Problem description: Would you reproduce the data below exactly, please, leaving out its images?
'''
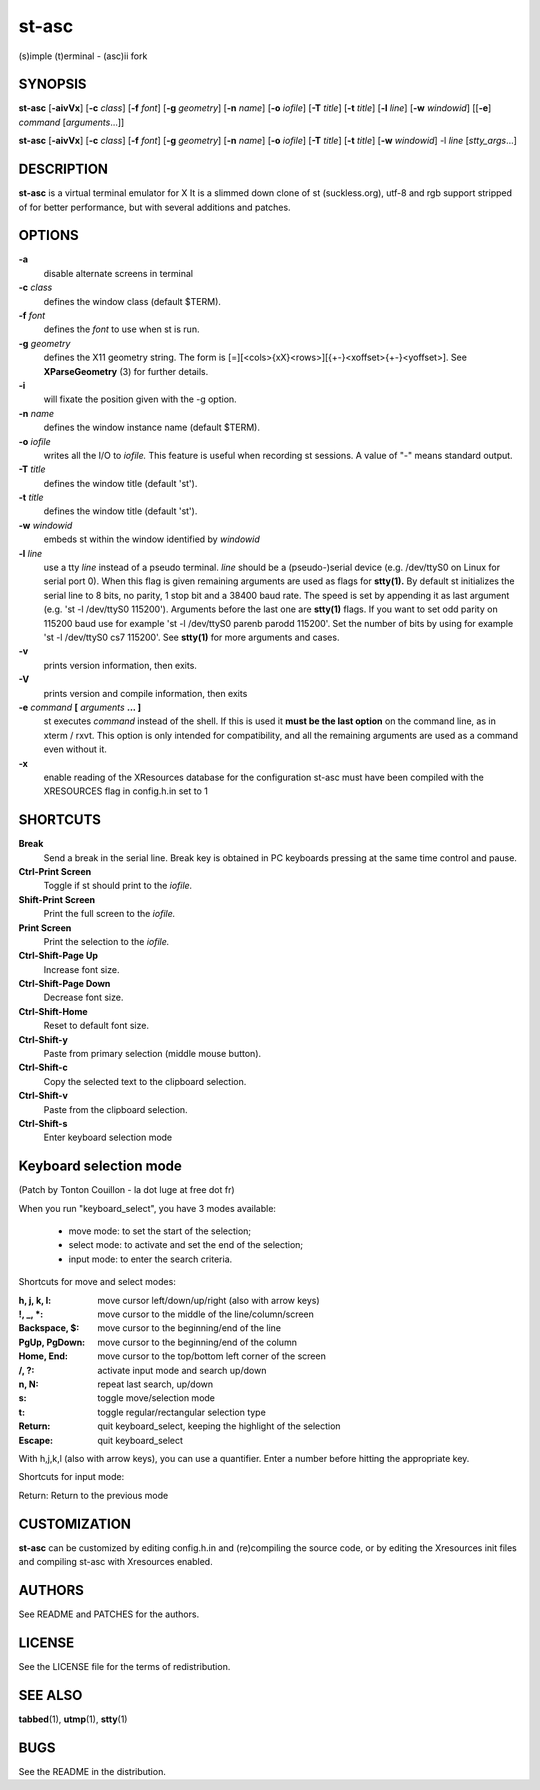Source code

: ========
 st-asc
========

(s)imple (t)erminal - (asc)ii fork

SYNOPSIS
========

**st-asc** [**-aivVx**] [**-c** *class*] [**-f** *font*] [**-g** *geometry*]
[**-n** *name*] [**-o** *iofile*] [**-T** *title*] [**-t** *title*]
[**-l** *line*] [**-w** *windowid*] [[**-e**] *command*
[*arguments*...]]

**st-asc** [**-aivVx**] [**-c** *class*] [**-f** *font*] [**-g** *geometry*]
[**-n** *name*] [**-o** *iofile*] [**-T** *title*] [**-t** *title*]
[**-w** *windowid*] -l *line* [*stty_args*...]

DESCRIPTION
===========

**st-asc** is a virtual terminal emulator for X
It is a slimmed down clone of st (suckless.org),
utf-8 and rgb support stripped of for better performance,
but with several additions and patches.


OPTIONS
=======

**-a**
   disable alternate screens in terminal

**-c** *class*
   defines the window class (default $TERM).

**-f** *font*
   defines the *font* to use when st is run.

**-g** *geometry*
   defines the X11 geometry string. The form is
   [=][<cols>{xX}<rows>][{+-}<xoffset>{+-}<yoffset>]. See
   **XParseGeometry** (3) for further details.

**-i**
   will fixate the position given with the -g option.

**-n** *name*
   defines the window instance name (default $TERM).

**-o** *iofile*
   writes all the I/O to *iofile.* This feature is useful when recording
   st sessions. A value of "-" means standard output.

**-T** *title*
   defines the window title (default 'st').

**-t** *title*
   defines the window title (default 'st').

**-w** *windowid*
   embeds st within the window identified by *windowid*

**-l** *line*
   use a tty *line* instead of a pseudo terminal. *line* should be a
   (pseudo-)serial device (e.g. /dev/ttyS0 on Linux for serial port 0).
   When this flag is given remaining arguments are used as flags for
   **stty(1).** By default st initializes the serial line to 8 bits, no
   parity, 1 stop bit and a 38400 baud rate. The speed is set by
   appending it as last argument (e.g. 'st -l /dev/ttyS0 115200').
   Arguments before the last one are **stty(1)** flags. If you want to
   set odd parity on 115200 baud use for example 'st -l /dev/ttyS0
   parenb parodd 115200'. Set the number of bits by using for example
   'st -l /dev/ttyS0 cs7 115200'. See **stty(1)** for more arguments and
   cases.

**-v**
   prints version information, then exits.

**-V** 
   prints version and compile information, then exits

**-e** *command* **[** *arguments* **... ]**
   st executes *command* instead of the shell. If this is used it **must
   be the last option** on the command line, as in xterm / rxvt. This
   option is only intended for compatibility, and all the remaining
   arguments are used as a command even without it.

**-x**
   enable reading of the XResources database for the configuration
   st-asc must have been compiled with the XRESOURCES flag in config.h.in set to 1

SHORTCUTS
=========

**Break**
   Send a break in the serial line. Break key is obtained in PC
   keyboards pressing at the same time control and pause.

**Ctrl-Print Screen**
   Toggle if st should print to the *iofile.*

**Shift-Print Screen**
   Print the full screen to the *iofile.*

**Print Screen**
   Print the selection to the *iofile.*

**Ctrl-Shift-Page Up**
   Increase font size.

**Ctrl-Shift-Page Down**
   Decrease font size.

**Ctrl-Shift-Home**
   Reset to default font size.

**Ctrl-Shift-y**
   Paste from primary selection (middle mouse button).

**Ctrl-Shift-c**
   Copy the selected text to the clipboard selection.

**Ctrl-Shift-v**
   Paste from the clipboard selection.

**Ctrl-Shift-s** 
   Enter keyboard selection mode


Keyboard selection mode
=======================

(Patch by Tonton Couillon - la dot luge at free dot fr)
   
When you run "keyboard\_select", you have 3 modes available:

  - move mode:    to set the start of the selection;
  - select mode:  to activate and set the end of the selection;
  - input mode:   to enter the search criteria.

Shortcuts for move and select modes:
    
   
:h, j, k, l:      move cursor left/down/up/right (also with arrow keys)
:!, _, \*:        move cursor to the middle of the line/column/screen
:Backspace, $:    move cursor to the beginning/end of the line
:PgUp, PgDown:    move cursor to the beginning/end of the column
:Home, End:       move cursor to the top/bottom left corner of the screen
:/, ?:            activate input mode and search up/down
:n, N:            repeat last search, up/down
:s:               toggle move/selection mode
:t:               toggle regular/rectangular selection type
:Return:          quit keyboard_select, keeping the highlight of the selection
:Escape:          quit keyboard_select
 
      

With h,j,k,l (also with arrow keys), you can use a quantifier. Enter a
number before hitting the appropriate key.

Shortcuts for input mode:

Return:       Return to the previous mode



CUSTOMIZATION
=============

**st-asc** can be customized by editing config.h.in and (re)compiling
the source code, or by editing the Xresources init files and 
compiling st-asc with Xresources enabled.

AUTHORS
=======

See README and PATCHES for the authors.

LICENSE
=======

See the LICENSE file for the terms of redistribution.

SEE ALSO
========

**tabbed**\ (1), **utmp**\ (1), **stty**\ (1)

BUGS
====

See the README in the distribution.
'''
Response area:
Source code

: ========
 st-asc
========

(s)imple (t)erminal - (asc)ii fork

SYNOPSIS
========

**st-asc** [**-aivVx**] [**-c** *class*] [**-f** *font*] [**-g** *geometry*]
[**-n** *name*] [**-o** *iofile*] [**-T** *title*] [**-t** *title*]
[**-l** *line*] [**-w** *windowid*] [[**-e**] *command*
[*arguments*...]]

**st-asc** [**-aivVx**] [**-c** *class*] [**-f** *font*] [**-g** *geometry*]
[**-n** *name*] [**-o** *iofile*] [**-T** *title*] [**-t** *title*]
[**-w** *windowid*] -l *line* [*stty_args*...]

DESCRIPTION
===========

**st-asc** is a virtual terminal emulator for X
It is a slimmed down clone of st (suckless.org),
utf-8 and rgb support stripped of for better performance,
but with several additions and patches.


OPTIONS
=======

**-a**
   disable alternate screens in terminal

**-c** *class*
   defines the window class (default $TERM).

**-f** *font*
   defines the *font* to use when st is run.

**-g** *geometry*
   defines the X11 geometry string. The form is
   [=][<cols>{xX}<rows>][{+-}<xoffset>{+-}<yoffset>]. See
   **XParseGeometry** (3) for further details.

**-i**
   will fixate the position given with the -g option.

**-n** *name*
   defines the window instance name (default $TERM).

**-o** *iofile*
   writes all the I/O to *iofile.* This feature is useful when recording
   st sessions. A value of "-" means standard output.

**-T** *title*
   defines the window title (default 'st').

**-t** *title*
   defines the window title (default 'st').

**-w** *windowid*
   embeds st within the window identified by *windowid*

**-l** *line*
   use a tty *line* instead of a pseudo terminal. *line* should be a
   (pseudo-)serial device (e.g. /dev/ttyS0 on Linux for serial port 0).
   When this flag is given remaining arguments are used as flags for
   **stty(1).** By default st initializes the serial line to 8 bits, no
   parity, 1 stop bit and a 38400 baud rate. The speed is set by
   appending it as last argument (e.g. 'st -l /dev/ttyS0 115200').
   Arguments before the last one are **stty(1)** flags. If you want to
   set odd parity on 115200 baud use for example 'st -l /dev/ttyS0
   parenb parodd 115200'. Set the number of bits by using for example
   'st -l /dev/ttyS0 cs7 115200'. See **stty(1)** for more arguments and
   cases.

**-v**
   prints version information, then exits.

**-V** 
   prints version and compile information, then exits

**-e** *command* **[** *arguments* **... ]**
   st executes *command* instead of the shell. If this is used it **must
   be the last option** on the command line, as in xterm / rxvt. This
   option is only intended for compatibility, and all the remaining
   arguments are used as a command even without it.

**-x**
   enable reading of the XResources database for the configuration
   st-asc must have been compiled with the XRESOURCES flag in config.h.in set to 1

SHORTCUTS
=========

**Break**
   Send a break in the serial line. Break key is obtained in PC
   keyboards pressing at the same time control and pause.

**Ctrl-Print Screen**
   Toggle if st should print to the *iofile.*

**Shift-Print Screen**
   Print the full screen to the *iofile.*

**Print Screen**
   Print the selection to the *iofile.*

**Ctrl-Shift-Page Up**
   Increase font size.

**Ctrl-Shift-Page Down**
   Decrease font size.

**Ctrl-Shift-Home**
   Reset to default font size.

**Ctrl-Shift-y**
   Paste from primary selection (middle mouse button).

**Ctrl-Shift-c**
   Copy the selected text to the clipboard selection.

**Ctrl-Shift-v**
   Paste from the clipboard selection.

**Ctrl-Shift-s** 
   Enter keyboard selection mode


Keyboard selection mode
=======================

(Patch by Tonton Couillon - la dot luge at free dot fr)
   
When you run "keyboard\_select", you have 3 modes available:

  - move mode:    to set the start of the selection;
  - select mode:  to activate and set the end of the selection;
  - input mode:   to enter the search criteria.

Shortcuts for move and select modes:
    
   
:h, j, k, l:      move cursor left/down/up/right (also with arrow keys)
:!, _, \*:        move cursor to the middle of the line/column/screen
:Backspace, $:    move cursor to the beginning/end of the line
:PgUp, PgDown:    move cursor to the beginning/end of the column
:Home, End:       move cursor to the top/bottom left corner of the screen
:/, ?:            activate input mode and search up/down
:n, N:            repeat last search, up/down
:s:               toggle move/selection mode
:t:               toggle regular/rectangular selection type
:Return:          quit keyboard_select, keeping the highlight of the selection
:Escape:          quit keyboard_select
 
      

With h,j,k,l (also with arrow keys), you can use a quantifier. Enter a
number before hitting the appropriate key.

Shortcuts for input mode:

Return:       Return to the previous mode



CUSTOMIZATION
=============

**st-asc** can be customized by editing config.h.in and (re)compiling
the source code, or by editing the Xresources init files and 
compiling st-asc with Xresources enabled.

AUTHORS
=======

See README and PATCHES for the authors.

LICENSE
=======

See the LICENSE file for the terms of redistribution.

SEE ALSO
========

**tabbed**\ (1), **utmp**\ (1), **stty**\ (1)

BUGS
====

See the README in the distribution.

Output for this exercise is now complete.